The seed pods, flowers, and young leaves are generally edible either raw or cooked.

Aboriginal Australians have traditionally harvested the seeds of some species, to be ground into flour and eaten as a paste or baked into a cake. Wattleseeds contain as much as 25% more protein than common cereals, and they store well for long periods due to the hard seed coats. In addition to consuming the edible seed and gum, Aboriginal people also employed the timber for implements, weapons, fuel and musical instruments. A number of species, most notably Acacia mangium (hickory wattle), A. mearnsii (black wattle) and A. saligna (coojong), are economically important and are widely planted globally for wood products, tannin, firewood and fodder. A. melanoxylon (blackwood) and A. aneura (mulga) supply some of the most attractive timbers in the genus. Black wattle bark supported the tanning industries of several countries, and may supply tannins for production of waterproof adhesives.

In Vietnam, Acacia is used in plantations of non-native species that are regularly clear-cut for paper or timber uses.

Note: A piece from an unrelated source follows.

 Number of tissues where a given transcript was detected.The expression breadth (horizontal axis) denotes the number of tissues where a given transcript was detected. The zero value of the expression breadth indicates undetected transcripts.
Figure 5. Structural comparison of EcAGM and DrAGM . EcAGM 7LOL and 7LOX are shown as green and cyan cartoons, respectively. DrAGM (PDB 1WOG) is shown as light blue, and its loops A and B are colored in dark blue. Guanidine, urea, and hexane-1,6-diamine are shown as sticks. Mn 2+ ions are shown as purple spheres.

Wattle bark collected in Australia in the 19th century was exported to Europe where it was used in the tanning process. One ton of wattle or mimosa bark contained about 150 lb of pure tannin.

The gum of some species may be used as a substitute for gum arabic, known as Australian gum or wattle gum.

===Cultivation===
Some species of acacia – notably Acacia baileyana, A. dealbata and A. pravissima – are cultivated as ornamental garden plants. The 1889 publication Useful Native Plants of Australia describes various uses for eating.